• Exercise:
Go through the entries below and print, exactly, the lines starting at the one with "53: (61, 449)" and ending at the one with "120: (806, 72)", keeping both ends and no others.

### Dataset entries

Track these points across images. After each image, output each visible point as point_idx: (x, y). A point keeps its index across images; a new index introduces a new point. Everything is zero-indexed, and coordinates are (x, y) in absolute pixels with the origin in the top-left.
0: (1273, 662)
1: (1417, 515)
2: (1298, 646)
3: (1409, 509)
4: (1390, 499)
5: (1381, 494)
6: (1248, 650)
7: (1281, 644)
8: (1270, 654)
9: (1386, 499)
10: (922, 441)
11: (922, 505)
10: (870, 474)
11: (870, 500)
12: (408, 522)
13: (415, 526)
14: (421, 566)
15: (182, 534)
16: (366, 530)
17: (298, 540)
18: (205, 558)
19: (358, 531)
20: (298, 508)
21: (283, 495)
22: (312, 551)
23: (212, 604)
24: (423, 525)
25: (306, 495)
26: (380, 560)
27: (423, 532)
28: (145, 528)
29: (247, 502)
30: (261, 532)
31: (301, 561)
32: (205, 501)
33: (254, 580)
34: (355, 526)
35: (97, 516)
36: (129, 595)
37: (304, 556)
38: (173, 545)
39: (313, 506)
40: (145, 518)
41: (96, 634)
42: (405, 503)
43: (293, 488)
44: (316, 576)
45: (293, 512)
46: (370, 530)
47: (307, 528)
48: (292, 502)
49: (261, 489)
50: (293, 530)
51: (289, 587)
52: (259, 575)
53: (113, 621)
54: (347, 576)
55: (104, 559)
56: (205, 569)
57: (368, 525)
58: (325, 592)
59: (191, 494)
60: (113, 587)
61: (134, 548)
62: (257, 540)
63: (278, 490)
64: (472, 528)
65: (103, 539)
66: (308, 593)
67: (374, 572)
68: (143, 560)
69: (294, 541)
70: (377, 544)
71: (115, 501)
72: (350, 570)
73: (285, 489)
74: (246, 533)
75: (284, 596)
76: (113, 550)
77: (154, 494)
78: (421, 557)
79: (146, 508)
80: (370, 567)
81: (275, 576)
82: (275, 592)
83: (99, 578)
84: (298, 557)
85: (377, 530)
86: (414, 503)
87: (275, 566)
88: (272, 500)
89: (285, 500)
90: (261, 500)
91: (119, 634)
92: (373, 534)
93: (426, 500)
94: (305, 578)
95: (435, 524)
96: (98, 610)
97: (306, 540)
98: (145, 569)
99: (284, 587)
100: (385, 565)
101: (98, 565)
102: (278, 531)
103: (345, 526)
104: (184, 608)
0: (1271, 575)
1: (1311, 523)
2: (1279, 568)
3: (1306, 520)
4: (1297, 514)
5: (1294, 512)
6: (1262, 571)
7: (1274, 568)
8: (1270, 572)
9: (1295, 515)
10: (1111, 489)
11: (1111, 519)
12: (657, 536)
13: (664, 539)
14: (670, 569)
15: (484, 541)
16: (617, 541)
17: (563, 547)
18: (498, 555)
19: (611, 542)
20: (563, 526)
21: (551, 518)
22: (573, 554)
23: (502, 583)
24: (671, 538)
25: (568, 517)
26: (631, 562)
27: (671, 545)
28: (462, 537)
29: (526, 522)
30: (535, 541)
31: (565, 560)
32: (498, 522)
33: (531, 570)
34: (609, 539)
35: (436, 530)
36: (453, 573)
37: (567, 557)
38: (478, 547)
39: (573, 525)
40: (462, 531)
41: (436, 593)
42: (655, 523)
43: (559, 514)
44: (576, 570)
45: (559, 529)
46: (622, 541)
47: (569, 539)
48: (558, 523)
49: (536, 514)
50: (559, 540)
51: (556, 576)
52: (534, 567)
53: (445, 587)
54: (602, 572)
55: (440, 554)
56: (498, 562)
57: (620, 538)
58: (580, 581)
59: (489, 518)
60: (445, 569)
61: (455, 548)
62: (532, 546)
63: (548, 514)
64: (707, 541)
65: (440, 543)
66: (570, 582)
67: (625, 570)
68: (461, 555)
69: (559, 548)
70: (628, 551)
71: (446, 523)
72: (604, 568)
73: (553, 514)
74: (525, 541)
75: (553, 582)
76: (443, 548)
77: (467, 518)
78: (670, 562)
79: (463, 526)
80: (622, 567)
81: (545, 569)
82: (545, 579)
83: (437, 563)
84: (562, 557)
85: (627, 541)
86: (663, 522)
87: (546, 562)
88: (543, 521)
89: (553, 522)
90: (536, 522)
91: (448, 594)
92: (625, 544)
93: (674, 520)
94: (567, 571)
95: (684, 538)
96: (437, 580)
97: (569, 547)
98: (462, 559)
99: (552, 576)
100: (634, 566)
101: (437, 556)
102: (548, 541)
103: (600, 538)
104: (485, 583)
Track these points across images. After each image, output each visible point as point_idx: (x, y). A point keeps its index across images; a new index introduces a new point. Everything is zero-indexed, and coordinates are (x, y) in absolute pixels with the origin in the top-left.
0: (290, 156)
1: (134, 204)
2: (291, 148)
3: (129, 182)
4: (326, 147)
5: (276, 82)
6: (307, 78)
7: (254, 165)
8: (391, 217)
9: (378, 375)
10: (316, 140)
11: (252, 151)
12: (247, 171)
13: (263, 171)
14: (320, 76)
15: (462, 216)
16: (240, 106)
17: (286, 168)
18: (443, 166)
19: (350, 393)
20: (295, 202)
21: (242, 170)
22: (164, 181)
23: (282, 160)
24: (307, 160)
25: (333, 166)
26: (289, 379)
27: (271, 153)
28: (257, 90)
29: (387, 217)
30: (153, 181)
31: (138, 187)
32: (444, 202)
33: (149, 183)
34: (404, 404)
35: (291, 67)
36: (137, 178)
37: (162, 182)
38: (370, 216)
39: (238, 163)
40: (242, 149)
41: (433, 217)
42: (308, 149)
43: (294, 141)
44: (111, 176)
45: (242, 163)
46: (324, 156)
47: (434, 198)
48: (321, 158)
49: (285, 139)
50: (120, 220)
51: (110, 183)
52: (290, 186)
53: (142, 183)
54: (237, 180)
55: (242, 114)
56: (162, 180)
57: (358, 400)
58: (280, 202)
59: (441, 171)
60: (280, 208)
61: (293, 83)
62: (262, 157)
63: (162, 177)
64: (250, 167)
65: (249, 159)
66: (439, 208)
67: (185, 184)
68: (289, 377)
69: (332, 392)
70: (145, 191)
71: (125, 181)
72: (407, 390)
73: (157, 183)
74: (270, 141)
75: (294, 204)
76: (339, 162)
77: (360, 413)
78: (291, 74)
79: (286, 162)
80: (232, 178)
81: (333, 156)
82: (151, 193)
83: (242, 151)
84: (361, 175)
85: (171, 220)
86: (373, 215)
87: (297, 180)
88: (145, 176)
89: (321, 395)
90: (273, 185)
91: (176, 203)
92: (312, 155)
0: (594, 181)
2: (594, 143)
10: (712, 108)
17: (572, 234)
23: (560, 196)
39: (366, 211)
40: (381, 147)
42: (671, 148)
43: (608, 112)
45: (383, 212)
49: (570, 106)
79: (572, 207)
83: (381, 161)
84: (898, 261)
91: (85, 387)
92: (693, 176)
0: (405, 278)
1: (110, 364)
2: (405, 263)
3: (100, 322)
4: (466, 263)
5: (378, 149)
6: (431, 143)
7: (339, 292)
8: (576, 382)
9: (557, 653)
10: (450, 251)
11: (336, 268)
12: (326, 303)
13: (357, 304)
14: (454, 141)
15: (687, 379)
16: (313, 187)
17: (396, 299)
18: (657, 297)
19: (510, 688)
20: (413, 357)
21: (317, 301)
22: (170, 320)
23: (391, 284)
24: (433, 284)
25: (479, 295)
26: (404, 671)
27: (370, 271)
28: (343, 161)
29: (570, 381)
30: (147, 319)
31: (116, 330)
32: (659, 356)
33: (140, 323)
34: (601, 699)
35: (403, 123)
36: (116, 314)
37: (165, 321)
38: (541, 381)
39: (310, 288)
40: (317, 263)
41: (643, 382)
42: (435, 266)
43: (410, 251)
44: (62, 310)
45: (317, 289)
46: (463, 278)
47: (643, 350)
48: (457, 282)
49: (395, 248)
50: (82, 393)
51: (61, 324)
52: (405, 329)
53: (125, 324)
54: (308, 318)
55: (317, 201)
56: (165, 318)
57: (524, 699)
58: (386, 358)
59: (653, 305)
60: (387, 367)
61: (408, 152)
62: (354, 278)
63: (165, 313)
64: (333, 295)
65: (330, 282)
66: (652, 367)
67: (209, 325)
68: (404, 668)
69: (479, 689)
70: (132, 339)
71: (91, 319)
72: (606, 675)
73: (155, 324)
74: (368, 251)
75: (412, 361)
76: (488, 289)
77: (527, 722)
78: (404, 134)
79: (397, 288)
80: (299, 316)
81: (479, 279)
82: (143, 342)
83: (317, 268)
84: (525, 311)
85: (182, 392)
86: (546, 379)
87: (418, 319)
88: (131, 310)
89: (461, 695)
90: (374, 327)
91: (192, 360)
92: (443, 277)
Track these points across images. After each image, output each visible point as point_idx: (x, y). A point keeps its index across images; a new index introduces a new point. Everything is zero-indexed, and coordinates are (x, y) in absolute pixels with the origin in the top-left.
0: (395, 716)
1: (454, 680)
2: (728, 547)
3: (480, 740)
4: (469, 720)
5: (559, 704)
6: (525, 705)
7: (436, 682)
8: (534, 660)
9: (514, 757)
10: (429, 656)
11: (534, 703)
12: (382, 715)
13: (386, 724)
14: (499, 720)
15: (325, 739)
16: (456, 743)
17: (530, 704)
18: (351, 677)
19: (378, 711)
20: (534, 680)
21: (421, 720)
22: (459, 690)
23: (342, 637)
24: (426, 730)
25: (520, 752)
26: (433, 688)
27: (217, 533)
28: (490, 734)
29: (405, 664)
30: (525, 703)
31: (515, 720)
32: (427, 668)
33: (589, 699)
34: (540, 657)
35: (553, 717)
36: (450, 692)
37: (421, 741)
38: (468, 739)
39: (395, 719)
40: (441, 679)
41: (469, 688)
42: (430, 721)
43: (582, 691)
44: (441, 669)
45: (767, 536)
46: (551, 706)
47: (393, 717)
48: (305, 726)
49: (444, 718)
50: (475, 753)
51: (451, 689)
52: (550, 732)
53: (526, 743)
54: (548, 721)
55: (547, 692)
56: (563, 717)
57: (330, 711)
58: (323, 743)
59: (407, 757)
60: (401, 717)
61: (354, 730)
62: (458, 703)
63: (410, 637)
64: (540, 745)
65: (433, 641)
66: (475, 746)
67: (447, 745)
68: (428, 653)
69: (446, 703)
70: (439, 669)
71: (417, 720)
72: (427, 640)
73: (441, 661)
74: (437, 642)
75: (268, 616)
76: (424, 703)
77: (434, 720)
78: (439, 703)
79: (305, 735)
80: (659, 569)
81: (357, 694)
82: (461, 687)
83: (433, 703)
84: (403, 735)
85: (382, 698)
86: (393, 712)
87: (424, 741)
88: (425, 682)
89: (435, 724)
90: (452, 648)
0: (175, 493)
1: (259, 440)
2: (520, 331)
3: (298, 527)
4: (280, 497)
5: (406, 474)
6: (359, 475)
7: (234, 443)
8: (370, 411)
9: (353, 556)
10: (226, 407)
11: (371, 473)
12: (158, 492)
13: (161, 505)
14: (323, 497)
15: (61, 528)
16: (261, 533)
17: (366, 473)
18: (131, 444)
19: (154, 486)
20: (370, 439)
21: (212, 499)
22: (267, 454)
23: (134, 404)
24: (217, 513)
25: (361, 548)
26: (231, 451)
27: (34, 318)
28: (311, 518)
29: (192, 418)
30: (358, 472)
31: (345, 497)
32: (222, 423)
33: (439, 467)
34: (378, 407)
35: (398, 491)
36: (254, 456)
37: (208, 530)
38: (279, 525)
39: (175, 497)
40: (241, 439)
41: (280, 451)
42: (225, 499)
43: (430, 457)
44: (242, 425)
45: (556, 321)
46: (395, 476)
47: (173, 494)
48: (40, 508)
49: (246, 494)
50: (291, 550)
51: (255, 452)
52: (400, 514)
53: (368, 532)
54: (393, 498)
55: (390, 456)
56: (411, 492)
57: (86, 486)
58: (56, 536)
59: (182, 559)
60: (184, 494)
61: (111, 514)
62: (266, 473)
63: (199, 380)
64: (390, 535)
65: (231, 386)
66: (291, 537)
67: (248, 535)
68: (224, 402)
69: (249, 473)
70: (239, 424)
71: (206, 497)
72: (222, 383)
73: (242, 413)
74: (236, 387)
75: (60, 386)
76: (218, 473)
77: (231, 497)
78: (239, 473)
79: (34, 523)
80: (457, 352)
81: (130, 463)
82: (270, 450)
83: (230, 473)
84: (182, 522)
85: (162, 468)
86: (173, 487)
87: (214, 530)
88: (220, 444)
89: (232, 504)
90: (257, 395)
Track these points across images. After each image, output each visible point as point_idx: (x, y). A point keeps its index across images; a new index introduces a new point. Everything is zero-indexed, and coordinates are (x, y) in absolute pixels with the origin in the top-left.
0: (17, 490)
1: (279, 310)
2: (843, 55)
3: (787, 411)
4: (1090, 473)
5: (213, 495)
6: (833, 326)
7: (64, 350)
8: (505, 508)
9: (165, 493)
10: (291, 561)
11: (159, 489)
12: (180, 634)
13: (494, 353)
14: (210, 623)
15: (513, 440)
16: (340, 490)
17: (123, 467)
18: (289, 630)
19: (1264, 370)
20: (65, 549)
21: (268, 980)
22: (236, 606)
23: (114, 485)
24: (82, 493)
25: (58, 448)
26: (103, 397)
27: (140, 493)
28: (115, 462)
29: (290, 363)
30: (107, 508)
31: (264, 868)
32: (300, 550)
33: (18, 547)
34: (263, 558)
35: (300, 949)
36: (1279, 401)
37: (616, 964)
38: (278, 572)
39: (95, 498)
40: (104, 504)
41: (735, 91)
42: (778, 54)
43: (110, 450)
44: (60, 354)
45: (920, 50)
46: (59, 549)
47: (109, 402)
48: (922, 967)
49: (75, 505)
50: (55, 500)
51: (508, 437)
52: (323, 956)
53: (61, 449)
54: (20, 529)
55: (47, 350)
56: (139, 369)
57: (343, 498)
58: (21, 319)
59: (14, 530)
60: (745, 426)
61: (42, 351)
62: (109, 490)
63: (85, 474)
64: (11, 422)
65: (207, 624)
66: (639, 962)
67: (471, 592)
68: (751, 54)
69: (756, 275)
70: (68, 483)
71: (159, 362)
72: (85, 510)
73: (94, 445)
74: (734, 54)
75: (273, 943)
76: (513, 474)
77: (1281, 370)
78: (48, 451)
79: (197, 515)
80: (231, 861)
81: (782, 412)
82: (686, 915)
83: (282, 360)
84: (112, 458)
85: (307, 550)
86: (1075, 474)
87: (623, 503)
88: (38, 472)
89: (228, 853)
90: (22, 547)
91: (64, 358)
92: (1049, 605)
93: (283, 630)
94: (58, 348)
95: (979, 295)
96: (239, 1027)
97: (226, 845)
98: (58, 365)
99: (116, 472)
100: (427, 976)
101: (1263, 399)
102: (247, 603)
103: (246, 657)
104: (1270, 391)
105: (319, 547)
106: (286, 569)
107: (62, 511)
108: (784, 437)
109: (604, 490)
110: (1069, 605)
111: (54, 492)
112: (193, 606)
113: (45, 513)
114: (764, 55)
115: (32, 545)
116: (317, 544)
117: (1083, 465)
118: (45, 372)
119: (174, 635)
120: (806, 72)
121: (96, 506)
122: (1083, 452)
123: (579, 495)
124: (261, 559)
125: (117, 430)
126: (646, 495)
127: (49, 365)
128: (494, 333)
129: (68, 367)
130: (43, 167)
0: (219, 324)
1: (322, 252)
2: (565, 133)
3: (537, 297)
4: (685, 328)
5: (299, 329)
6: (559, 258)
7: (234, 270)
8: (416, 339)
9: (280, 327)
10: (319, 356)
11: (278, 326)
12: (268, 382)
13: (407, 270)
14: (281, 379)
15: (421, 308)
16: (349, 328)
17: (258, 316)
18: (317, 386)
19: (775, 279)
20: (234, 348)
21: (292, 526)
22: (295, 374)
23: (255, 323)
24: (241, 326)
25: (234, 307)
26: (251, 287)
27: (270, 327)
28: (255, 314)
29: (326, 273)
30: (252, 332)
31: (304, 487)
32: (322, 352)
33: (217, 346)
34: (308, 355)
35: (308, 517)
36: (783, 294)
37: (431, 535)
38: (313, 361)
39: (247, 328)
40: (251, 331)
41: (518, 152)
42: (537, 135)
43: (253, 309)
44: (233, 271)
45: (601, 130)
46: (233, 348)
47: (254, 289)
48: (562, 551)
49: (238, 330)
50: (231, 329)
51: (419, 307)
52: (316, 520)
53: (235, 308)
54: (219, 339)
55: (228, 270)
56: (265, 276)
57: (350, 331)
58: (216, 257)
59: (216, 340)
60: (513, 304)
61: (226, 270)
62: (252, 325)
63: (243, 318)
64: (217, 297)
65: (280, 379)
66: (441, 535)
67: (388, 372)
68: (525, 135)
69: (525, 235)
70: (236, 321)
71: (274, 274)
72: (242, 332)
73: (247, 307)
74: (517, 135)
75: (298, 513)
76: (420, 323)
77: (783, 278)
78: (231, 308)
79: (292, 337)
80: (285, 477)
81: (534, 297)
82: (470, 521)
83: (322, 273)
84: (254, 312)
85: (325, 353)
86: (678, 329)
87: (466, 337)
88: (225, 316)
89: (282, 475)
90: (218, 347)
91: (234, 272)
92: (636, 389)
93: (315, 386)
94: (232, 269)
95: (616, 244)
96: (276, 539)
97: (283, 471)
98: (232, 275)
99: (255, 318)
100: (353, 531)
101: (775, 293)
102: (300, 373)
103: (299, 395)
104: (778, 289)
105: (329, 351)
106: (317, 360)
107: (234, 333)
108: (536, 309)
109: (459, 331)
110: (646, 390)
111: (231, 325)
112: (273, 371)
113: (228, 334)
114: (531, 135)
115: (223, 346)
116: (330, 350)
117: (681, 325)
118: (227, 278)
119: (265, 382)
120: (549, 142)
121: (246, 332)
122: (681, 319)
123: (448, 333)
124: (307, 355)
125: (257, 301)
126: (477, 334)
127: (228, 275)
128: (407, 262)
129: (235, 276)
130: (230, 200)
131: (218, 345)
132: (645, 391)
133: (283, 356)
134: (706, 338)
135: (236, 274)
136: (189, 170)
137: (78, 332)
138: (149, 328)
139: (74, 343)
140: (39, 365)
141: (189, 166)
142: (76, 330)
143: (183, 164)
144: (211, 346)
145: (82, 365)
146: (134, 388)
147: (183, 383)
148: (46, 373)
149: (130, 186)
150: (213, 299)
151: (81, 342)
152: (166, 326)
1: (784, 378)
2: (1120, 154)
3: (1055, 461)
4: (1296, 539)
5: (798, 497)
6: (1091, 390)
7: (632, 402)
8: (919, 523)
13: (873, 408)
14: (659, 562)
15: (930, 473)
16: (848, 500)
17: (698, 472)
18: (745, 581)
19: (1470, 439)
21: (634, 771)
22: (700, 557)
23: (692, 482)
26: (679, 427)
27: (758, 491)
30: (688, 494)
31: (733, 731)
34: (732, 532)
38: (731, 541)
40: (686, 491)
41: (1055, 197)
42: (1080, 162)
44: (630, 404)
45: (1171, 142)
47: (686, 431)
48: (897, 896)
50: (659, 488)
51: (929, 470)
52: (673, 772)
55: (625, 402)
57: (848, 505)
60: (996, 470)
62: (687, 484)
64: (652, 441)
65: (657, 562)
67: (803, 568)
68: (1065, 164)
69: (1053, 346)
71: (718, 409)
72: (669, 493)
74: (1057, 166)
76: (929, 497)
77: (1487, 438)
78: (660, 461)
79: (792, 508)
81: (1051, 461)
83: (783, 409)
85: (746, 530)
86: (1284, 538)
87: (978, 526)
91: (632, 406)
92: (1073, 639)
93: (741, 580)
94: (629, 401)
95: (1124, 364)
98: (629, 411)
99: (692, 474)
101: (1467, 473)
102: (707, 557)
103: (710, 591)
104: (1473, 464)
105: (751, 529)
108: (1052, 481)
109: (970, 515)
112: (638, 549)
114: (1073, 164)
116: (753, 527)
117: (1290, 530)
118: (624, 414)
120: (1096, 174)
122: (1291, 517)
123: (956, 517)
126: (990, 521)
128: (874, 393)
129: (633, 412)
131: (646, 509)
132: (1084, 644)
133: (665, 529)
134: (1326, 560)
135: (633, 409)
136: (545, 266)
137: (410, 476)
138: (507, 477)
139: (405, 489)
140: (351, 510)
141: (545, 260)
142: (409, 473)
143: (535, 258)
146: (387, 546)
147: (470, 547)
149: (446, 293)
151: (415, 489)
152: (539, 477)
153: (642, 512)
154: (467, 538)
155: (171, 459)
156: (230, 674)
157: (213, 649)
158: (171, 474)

######

• Problem solution:
53: (61, 449)
54: (20, 529)
55: (47, 350)
56: (139, 369)
57: (343, 498)
58: (21, 319)
59: (14, 530)
60: (745, 426)
61: (42, 351)
62: (109, 490)
63: (85, 474)
64: (11, 422)
65: (207, 624)
66: (639, 962)
67: (471, 592)
68: (751, 54)
69: (756, 275)
70: (68, 483)
71: (159, 362)
72: (85, 510)
73: (94, 445)
74: (734, 54)
75: (273, 943)
76: (513, 474)
77: (1281, 370)
78: (48, 451)
79: (197, 515)
80: (231, 861)
81: (782, 412)
82: (686, 915)
83: (282, 360)
84: (112, 458)
85: (307, 550)
86: (1075, 474)
87: (623, 503)
88: (38, 472)
89: (228, 853)
90: (22, 547)
91: (64, 358)
92: (1049, 605)
93: (283, 630)
94: (58, 348)
95: (979, 295)
96: (239, 1027)
97: (226, 845)
98: (58, 365)
99: (116, 472)
100: (427, 976)
101: (1263, 399)
102: (247, 603)
103: (246, 657)
104: (1270, 391)
105: (319, 547)
106: (286, 569)
107: (62, 511)
108: (784, 437)
109: (604, 490)
110: (1069, 605)
111: (54, 492)
112: (193, 606)
113: (45, 513)
114: (764, 55)
115: (32, 545)
116: (317, 544)
117: (1083, 465)
118: (45, 372)
119: (174, 635)
120: (806, 72)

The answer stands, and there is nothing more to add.